▶ [Exercise details]: Find every line in the records that holds the string "углах". Copy each one.

Data items:
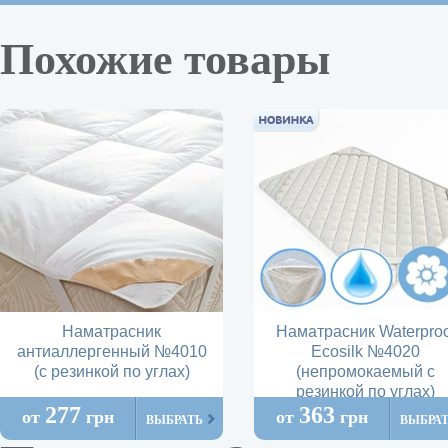
Похожие товары
Наматрасник
Наматрасник Waterproo
антиаллергенный №4010
Ecosilk №4020
(с резинкой по углах)
(непромокаемый с
резинкой по углах)
277
363
от
грн
от
грн
ВЫБРАТЬ
ВЫБРА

▶ [Answer section]:
(с резинкой по углах)
резинкой по углах)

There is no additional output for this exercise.